• **PROMPT**: The reply should consist of the full listing, written out exactly.

• **DATA RECORDS**:

═══

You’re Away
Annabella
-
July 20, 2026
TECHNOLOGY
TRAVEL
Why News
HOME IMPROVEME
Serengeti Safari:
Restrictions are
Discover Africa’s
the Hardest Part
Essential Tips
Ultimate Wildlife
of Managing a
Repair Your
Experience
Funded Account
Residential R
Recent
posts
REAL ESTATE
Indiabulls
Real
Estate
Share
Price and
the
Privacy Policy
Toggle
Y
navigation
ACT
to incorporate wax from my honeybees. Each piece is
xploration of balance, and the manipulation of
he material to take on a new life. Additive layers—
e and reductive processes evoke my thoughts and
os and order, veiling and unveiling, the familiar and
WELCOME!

═══

• **REPLY**:
You’re Away
Annabella
-
July 20, 2026
TECHNOLOGY
TRAVEL
Why News
HOME IMPROVEME
Serengeti Safari:
Restrictions are
Discover Africa’s
the Hardest Part
Essential Tips
Ultimate Wildlife
of Managing a
Repair Your
Experience
Funded Account
Residential R
Recent
posts
REAL ESTATE
Indiabulls
Real
Estate
Share
Price and
the
Privacy Policy
Toggle
Y
navigation
ACT
to incorporate wax from my honeybees. Each piece is
xploration of balance, and the manipulation of
he material to take on a new life. Additive layers—
e and reductive processes evoke my thoughts and
os and order, veiling and unveiling, the familiar and
WELCOME!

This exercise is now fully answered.